Your goal
Scan the entries below for "στην" and copy each line that holds it.

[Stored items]
-- Opening Marker --

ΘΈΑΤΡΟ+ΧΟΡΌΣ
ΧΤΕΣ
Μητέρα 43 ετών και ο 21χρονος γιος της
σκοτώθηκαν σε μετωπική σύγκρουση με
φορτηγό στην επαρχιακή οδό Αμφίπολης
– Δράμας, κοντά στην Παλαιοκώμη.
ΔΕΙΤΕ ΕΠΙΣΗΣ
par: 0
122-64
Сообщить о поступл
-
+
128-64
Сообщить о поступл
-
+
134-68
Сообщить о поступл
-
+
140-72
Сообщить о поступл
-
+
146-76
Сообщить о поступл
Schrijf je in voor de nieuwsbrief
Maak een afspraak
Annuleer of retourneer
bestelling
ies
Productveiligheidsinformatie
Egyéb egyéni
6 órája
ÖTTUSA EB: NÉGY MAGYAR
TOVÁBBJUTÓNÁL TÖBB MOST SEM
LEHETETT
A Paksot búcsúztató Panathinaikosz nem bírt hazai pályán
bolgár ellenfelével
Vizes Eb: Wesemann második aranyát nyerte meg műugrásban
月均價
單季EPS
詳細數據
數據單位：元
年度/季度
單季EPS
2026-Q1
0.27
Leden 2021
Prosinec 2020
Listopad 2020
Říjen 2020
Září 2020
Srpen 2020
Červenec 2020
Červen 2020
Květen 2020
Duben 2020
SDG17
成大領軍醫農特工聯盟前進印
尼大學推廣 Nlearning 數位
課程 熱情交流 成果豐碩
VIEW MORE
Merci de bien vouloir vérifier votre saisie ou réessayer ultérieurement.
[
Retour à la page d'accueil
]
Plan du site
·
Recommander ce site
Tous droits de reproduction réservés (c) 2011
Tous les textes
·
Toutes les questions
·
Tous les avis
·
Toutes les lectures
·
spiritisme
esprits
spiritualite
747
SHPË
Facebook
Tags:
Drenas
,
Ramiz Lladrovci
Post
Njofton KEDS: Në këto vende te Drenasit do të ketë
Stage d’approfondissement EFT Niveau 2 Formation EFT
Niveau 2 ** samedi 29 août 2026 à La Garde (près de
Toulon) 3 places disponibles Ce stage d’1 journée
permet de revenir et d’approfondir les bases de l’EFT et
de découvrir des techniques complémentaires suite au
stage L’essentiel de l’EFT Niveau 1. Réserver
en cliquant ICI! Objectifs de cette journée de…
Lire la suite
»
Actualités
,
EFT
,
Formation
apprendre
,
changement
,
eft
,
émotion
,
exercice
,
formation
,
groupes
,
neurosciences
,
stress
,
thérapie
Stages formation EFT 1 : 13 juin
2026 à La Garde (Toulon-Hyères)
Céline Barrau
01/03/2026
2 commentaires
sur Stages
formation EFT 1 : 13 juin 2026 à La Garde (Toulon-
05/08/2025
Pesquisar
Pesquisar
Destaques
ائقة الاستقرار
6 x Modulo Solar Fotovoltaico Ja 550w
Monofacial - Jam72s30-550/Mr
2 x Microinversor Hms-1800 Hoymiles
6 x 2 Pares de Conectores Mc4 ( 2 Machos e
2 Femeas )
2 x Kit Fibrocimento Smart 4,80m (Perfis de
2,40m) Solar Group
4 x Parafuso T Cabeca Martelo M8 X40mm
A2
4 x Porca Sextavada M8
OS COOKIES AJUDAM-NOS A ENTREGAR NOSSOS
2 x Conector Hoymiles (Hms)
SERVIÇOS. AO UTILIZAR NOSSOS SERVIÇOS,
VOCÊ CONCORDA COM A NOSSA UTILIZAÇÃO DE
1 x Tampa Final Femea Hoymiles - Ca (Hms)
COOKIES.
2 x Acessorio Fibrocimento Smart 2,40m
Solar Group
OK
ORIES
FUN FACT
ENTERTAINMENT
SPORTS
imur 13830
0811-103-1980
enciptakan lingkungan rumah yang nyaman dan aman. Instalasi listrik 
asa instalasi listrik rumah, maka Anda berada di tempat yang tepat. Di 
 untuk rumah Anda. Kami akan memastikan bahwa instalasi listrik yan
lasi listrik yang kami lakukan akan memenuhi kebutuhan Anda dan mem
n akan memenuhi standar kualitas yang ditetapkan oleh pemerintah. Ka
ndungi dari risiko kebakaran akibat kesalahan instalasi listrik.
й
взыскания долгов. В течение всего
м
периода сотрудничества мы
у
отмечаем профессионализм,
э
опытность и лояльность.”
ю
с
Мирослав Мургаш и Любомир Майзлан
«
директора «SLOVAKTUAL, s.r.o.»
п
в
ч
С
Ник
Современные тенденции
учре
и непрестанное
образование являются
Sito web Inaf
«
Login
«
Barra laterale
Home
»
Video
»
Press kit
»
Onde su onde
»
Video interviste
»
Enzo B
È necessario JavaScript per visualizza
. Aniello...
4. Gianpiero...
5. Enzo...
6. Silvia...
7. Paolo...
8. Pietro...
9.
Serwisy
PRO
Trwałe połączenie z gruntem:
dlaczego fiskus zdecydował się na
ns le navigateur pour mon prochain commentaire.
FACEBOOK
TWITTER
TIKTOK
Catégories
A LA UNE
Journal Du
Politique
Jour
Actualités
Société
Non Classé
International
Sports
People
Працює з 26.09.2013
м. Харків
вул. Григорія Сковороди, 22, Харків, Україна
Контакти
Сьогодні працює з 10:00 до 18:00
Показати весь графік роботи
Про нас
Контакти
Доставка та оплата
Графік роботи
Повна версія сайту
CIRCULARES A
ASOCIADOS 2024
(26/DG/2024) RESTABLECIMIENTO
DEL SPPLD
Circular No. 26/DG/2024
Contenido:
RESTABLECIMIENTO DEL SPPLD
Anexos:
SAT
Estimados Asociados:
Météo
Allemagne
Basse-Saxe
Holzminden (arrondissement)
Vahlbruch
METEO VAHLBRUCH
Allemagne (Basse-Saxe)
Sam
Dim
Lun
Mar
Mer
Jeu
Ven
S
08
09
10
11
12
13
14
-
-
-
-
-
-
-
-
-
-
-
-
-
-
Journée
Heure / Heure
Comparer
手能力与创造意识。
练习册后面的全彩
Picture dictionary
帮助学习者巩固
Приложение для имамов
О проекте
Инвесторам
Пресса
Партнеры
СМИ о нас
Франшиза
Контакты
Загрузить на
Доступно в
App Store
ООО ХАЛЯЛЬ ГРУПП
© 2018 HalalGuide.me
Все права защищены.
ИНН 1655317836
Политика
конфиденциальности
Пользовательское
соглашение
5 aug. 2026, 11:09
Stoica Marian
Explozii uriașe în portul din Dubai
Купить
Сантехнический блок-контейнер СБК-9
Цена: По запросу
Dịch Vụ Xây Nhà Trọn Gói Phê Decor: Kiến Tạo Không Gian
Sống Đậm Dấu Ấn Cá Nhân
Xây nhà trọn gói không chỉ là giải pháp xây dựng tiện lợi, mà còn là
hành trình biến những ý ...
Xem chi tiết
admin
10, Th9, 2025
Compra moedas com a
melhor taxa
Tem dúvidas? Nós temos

-- Closing Marker --

Written answer
φορτηγό στην επαρχιακή οδό Αμφίπολης
– Δράμας, κοντά στην Παλαιοκώμη.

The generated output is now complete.